“Data-Driven Thinking” is written by members of the media community and contains fresh ideas on the digital revolution in media.
Today’s column is written by Jackie Saplicki, global senior director of tech consulting and architecture at Media.Monks.
Digital media buyers and planners operate with four out of the “Five Ws.” They know who is seeing what ad, and they know when and where they are seeing it. What’s often missing, however, is why the ad works. The key to this critical missing information lies in the simplest of places: naming conventions and tagging.
Why do we need to know why? If we know who, what, where and when, can’t we replicate those conditions to get similar results? Yes, but knowing why an ad is working will improve performance and inform future campaigns in ways traditional analytics cannot. By considering an ad’s key qualities – imagery, color, objects and mood – the right ad is more likely to land in front of the right person.

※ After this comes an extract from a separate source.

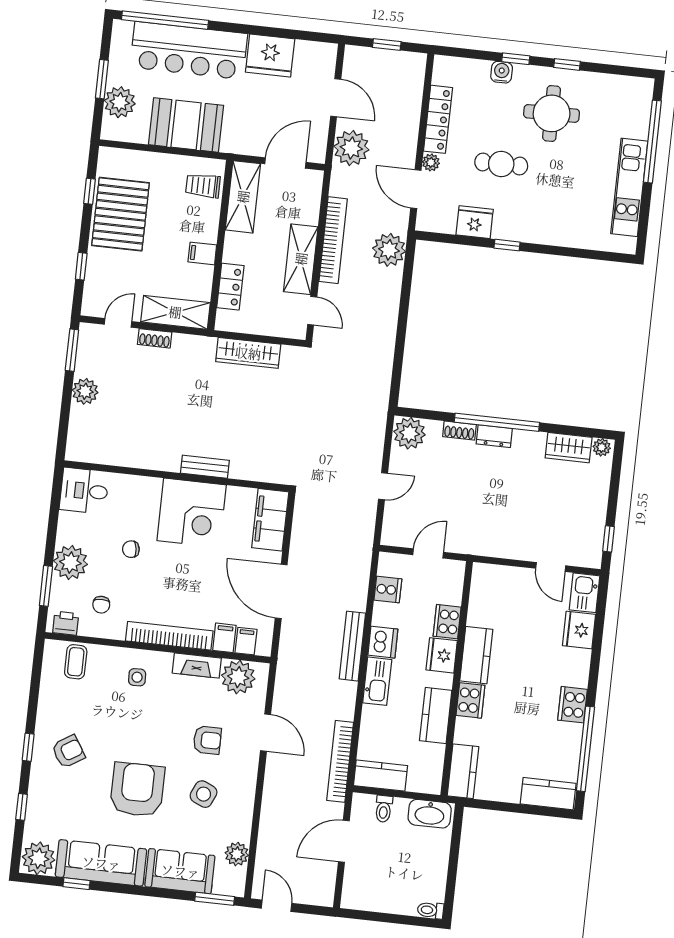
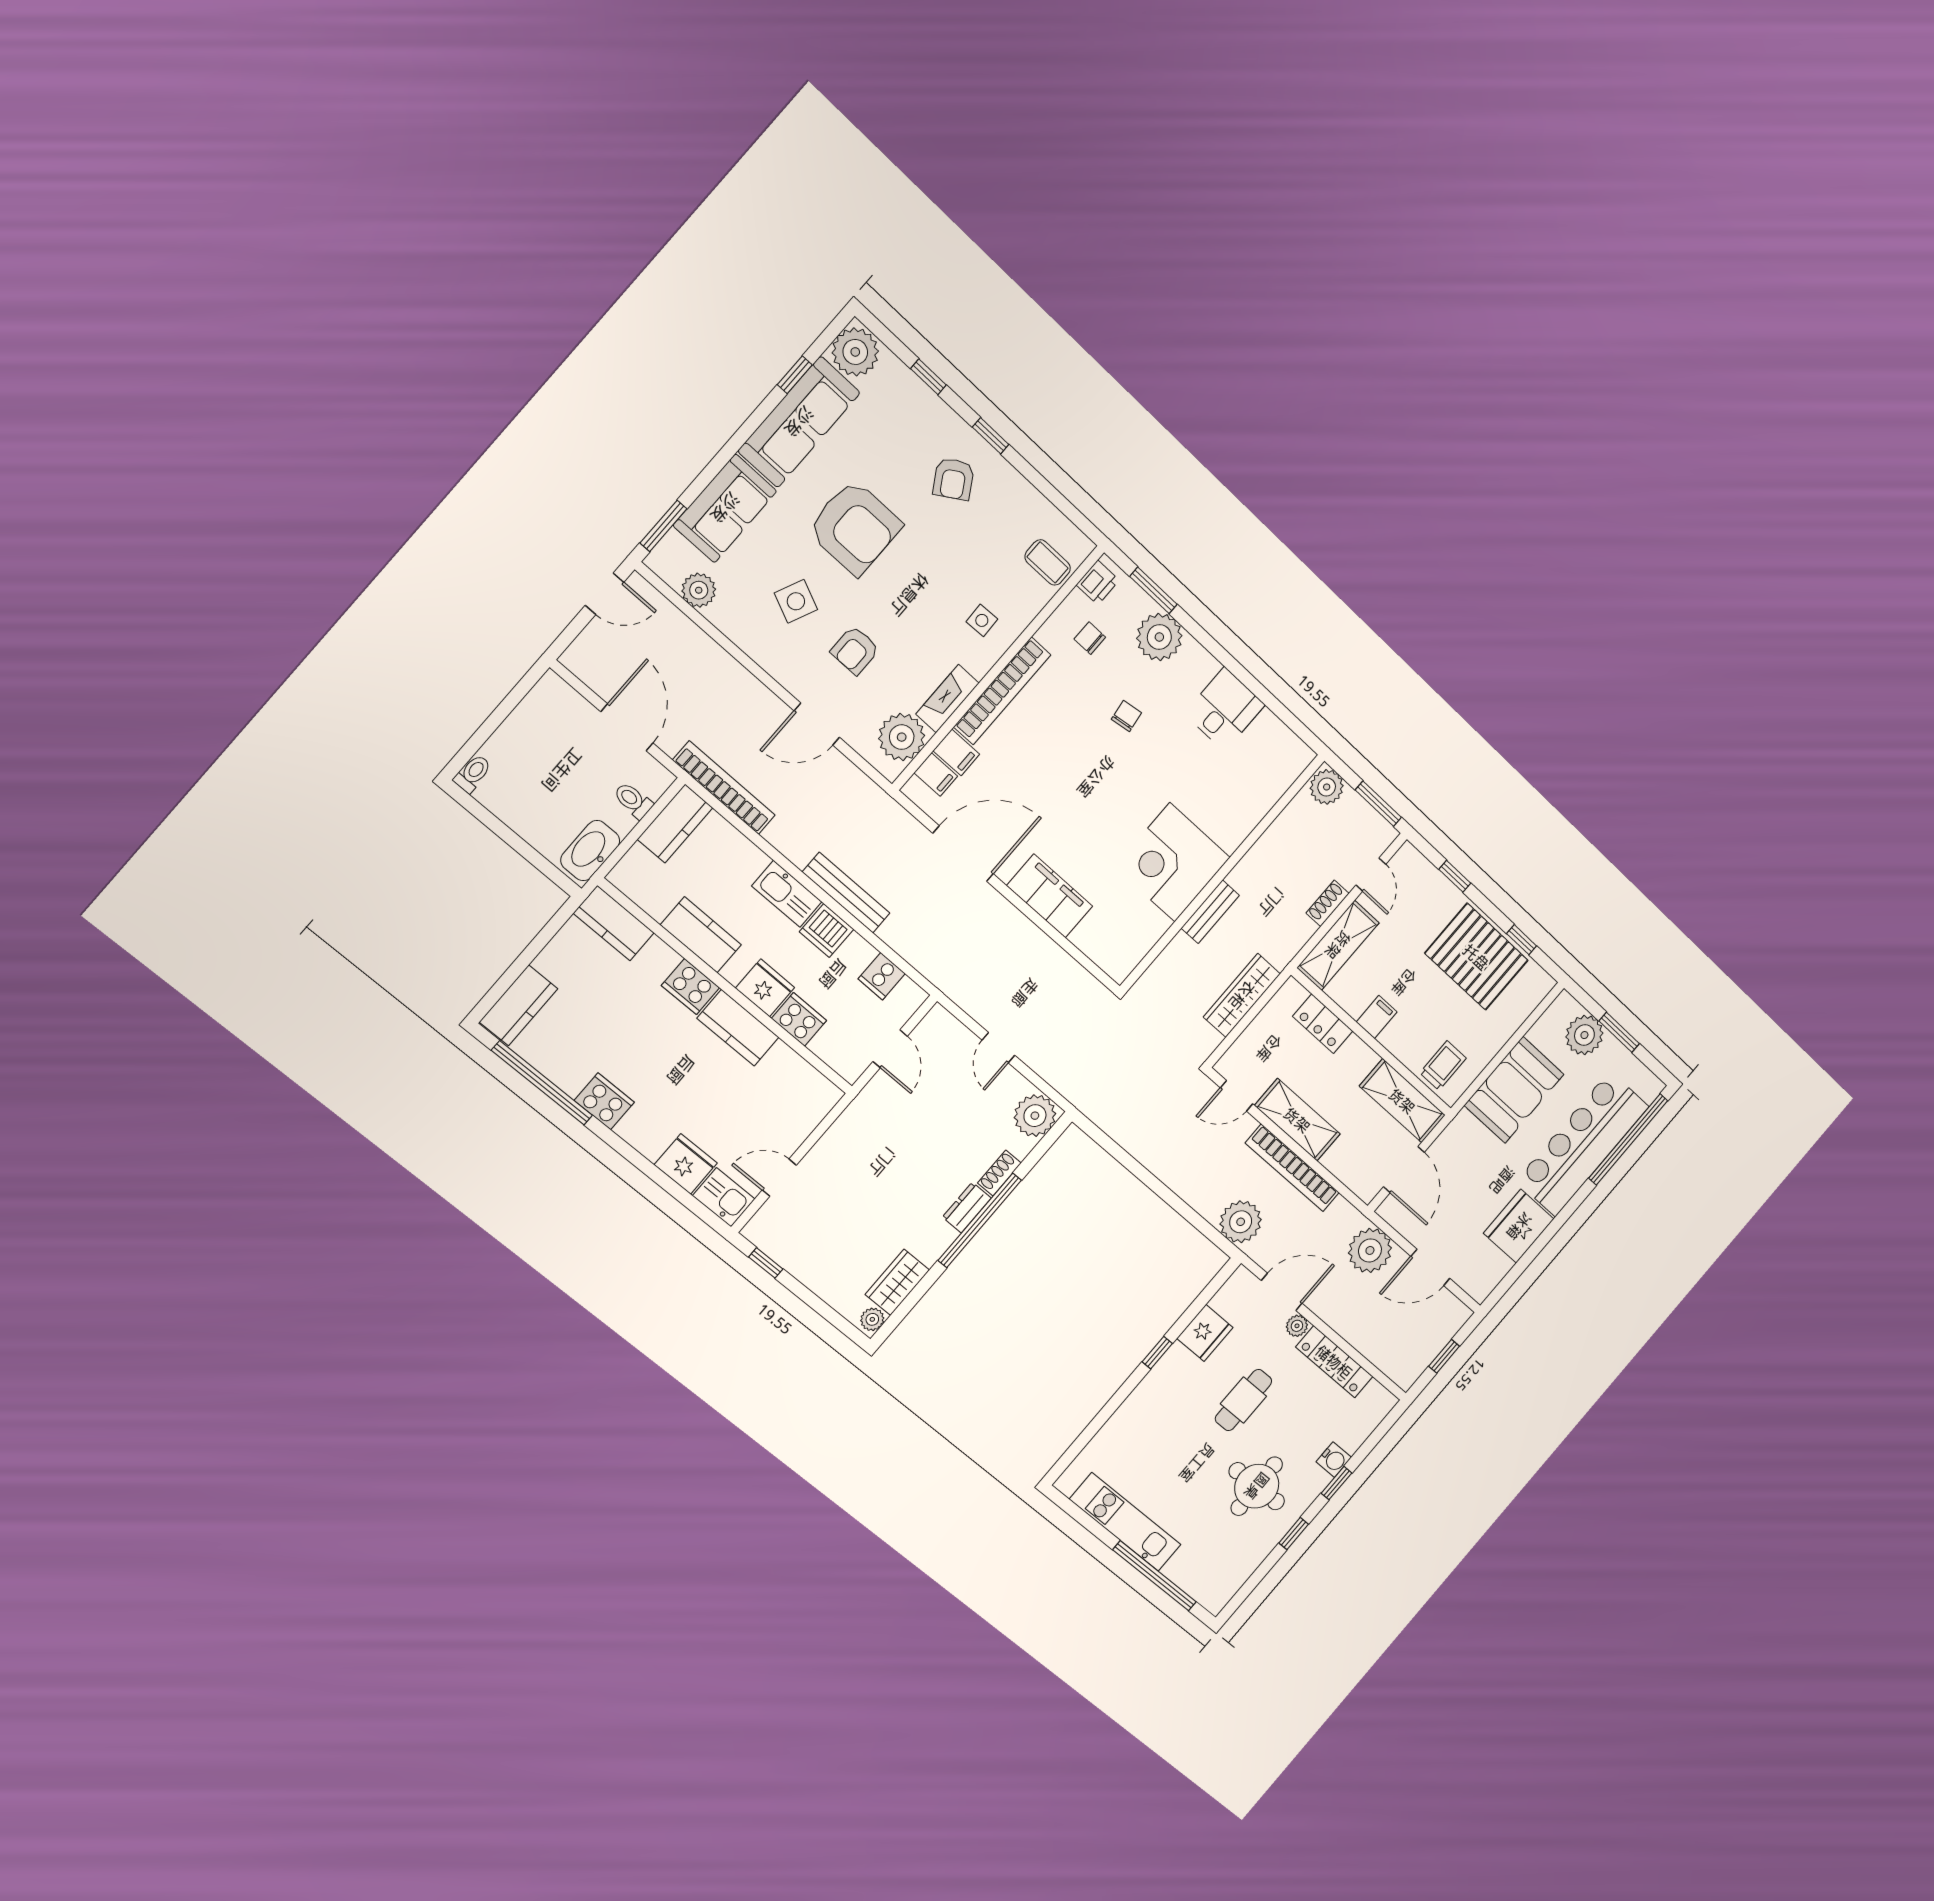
bench: (205, 467) -> (1210, 912), moved
wall: (177, 476) -> (1222, 873), moved
corner desk: (192, 513) -> (1172, 862), moved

Let’s say you have six creative assets for a chocolatier client during Easter. The ads are all the same size with yellow backgrounds. However, some ads feature people and others don’t. Some have chocolate bunnies, while others have chocolate eggs. The file names only include basic information. Early in the campaign, two banners are outperforming the others. By all means, switch it up and focus your efforts on those ads. But why did those ads do better?
Was it the bunnies? The eggs? The people? Understanding why certain creative elements are resonating better than others informs smart decision-making during the campaign, unlocks audience insights and leads to better design choices for the next campaign.
A gap in creative planning
What’s sorely missing in today’s media planning is the connection between creative interaction and media performance. For a targeted digital campaign, there are countless reasons why one ad might outperform another. This is at the core of some of the most pressing challenges facing digital marketers today: Audiences are more fragmented, the media landscape is more complicated, privacy laws and regulations are taking effect and there’s a growing number of partners to manage and connect.
Working with meaningless file names instead of creative tagging brings on a pernicious lack of meaningful metadata. In other words, there’s a blind spot.
What’s more, crucial insights from these digital testing grounds are paramount before moving to bigger media buys like a big TV spot.
Most companies already have what they need to bring their file names up to speed. They just have to build the connective tissue between creative and media data.
- Adapt and enable a creative strategy
The first step is building an efficient data collection system and governance measures. First, standardize informative asset naming conventions and back that up with a descriptive metadata tagging system that describes visuals, moods, emotions and actions. (Often this data already exists but becomes “data exhaust” that doesn’t make it to the media department.) Then, to improve production efficiency, incorporate continuous governance that ensures production partners adhere to processes and tools.
- Integrate creative data
The next step is connecting creative to meaningful business outcomes. A multidimensional view of creative assets tied to performance analytics brings a new set of insights into how the customer interacts with a brand.
Feeding creative KPIs back into production systems streamlines creative effectiveness, democratizes insights and accelerates campaign deployment – including dynamic creative production. This means teams work smarter and use the tools at their disposal to their fullest potential.
- Activate insights
The first two steps in this process prepare creative data for advanced analysis, power machine learning and optimize feedback loops. But how can brands actually use this data? This requires intelligent, machine-readable cues that lead to measurable activation and powerful brand optimizations.
By tagging and mapping creative data against a clustering model, “red light, green light” data emerges. As the name implies, this data dictates whether to continue or stop using certain creative. A simple matrix will map all the creative to reveal commonalities and demonstrate if increased engagement is due to white chocolate bunnies performing better among female audiences.
Humans can guess why a campaign works, but true insights come from determining the statistical impact of creative data. These insights can significantly improve performance using personalization, targeting, dynamic ad creation and more.
The upshot for marketers
As digital advertising brings media and creative departments back together, why a consumer interacts with a brand is the missing data point for analysts. When marketing teams understand why customers are responding to specific creative, they’ll have a better understanding of the customers themselves.